The V-2 program was the single most expensive development project of the Third Reich. 6,048 were built, 3,225 were launched. Concentration camp prisoners were used as slave laborers, and the entire project had a reputation of brutality. The V-2 is probably the only weapon system to have caused more deaths by it’s production than it’s deployment.

A submarine-towed launch platform was tested successfully, which would have allowed a U-boat to launch missiles against the U.S. Work on the Atomic Bomb, if completed and adapted to the V-2, would have caused havoc in the U.S. With the atomic warhead attached the outcome could have been devastating.




The Smithsonian took five years to restore this aircraft, and it became one of the first aircraft moved to the Steven F. Udvar-Hazy Center near Dulles International Airport. It is displayed next to the only surviving Dornier Do 335. Maximum speed was 461 mph with a service ceiling of 32,800 feet.
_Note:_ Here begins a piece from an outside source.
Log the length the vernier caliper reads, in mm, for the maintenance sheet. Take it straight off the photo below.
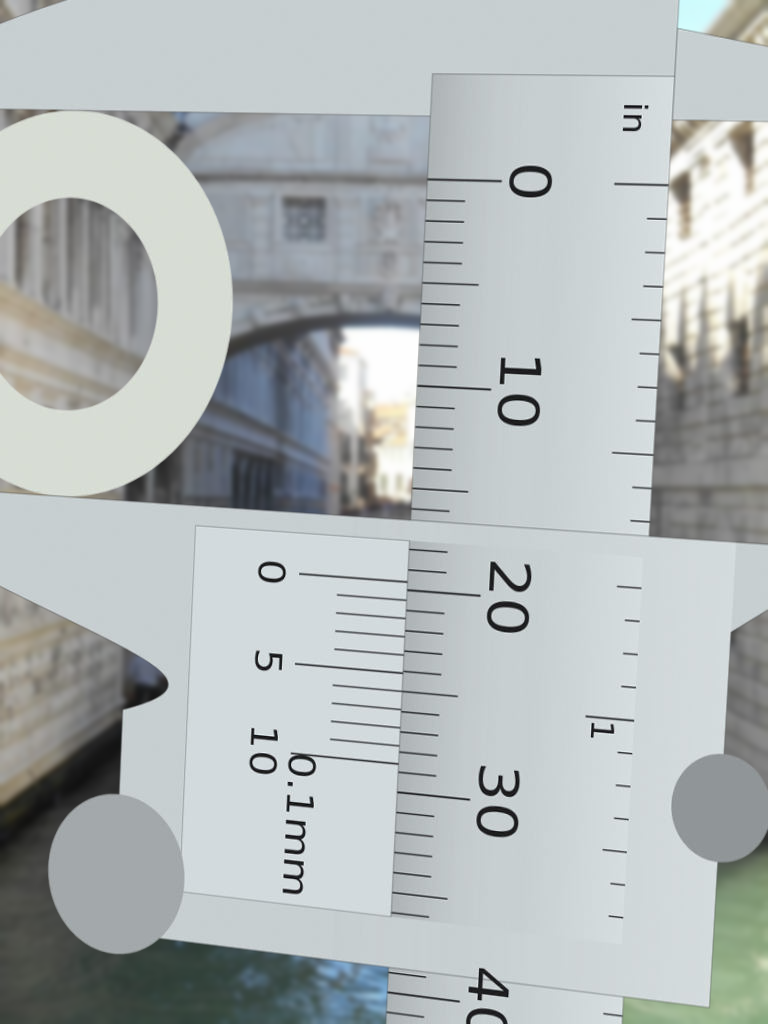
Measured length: 19.6 mm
The AR-234-C was equipped with four BMW 003A engines mounted in a pair of twin engine nacelles. The C-1 was a four engine version of the AR-234-B-1, and the C-2 was a four engine version of the B-2. The Arado 234 was the world’s first operational jet powered bomber. Remember the ME-262 was a fighter. The Arado was built in the closing months of the war. The Arado-234 at the Smithsonian is the only one in existence today. SEE THE PHOTO AT END OF ARTICLE OF AN ARADO 234 C-2



The German single seat fighter was the last mass produced aircraft to see action in WWII. Some of the Luftwaffe’s most successful fighter aces flew the FW-190, including Otto Kittel with 267 victories, Walter Nowotny with 258 victories, and Erich Rudorffer with 222 kills. Maximum speed of this aircraft was 408 mph.


The ME-109F was the backbone of the entire German Luftwaffe fighter force. It was the most produced warplane of WWII, with over 30,573 built during the war. It was the most produced fighter aircraft in history with a total of 33,984 units produced up to April 1945. Three top-scoring German aces claimed 928 victories with this aircraft. Maximum speed reported at 400 mph, ceiling at 39,370 feet.




This aircraft is not only the most unusual, but is the only one in existence today. It belongs to the NASM at Washington and is stored at the Garber facility. It was the fastest German piston engine plane in WWII. No allied fighter was able to reach it’s speed up until the end of the war. Top speed was 474 mph with a ceiling of 37,400 feet. It was armed with one 30mm cannon and two 20 mm cannons. The interesting push-pull arrangement is somewhat unique. This plane was returned to the Dornier Plant in Germany for restoration. Many workers restoring the aircraft had worked on the plane originally.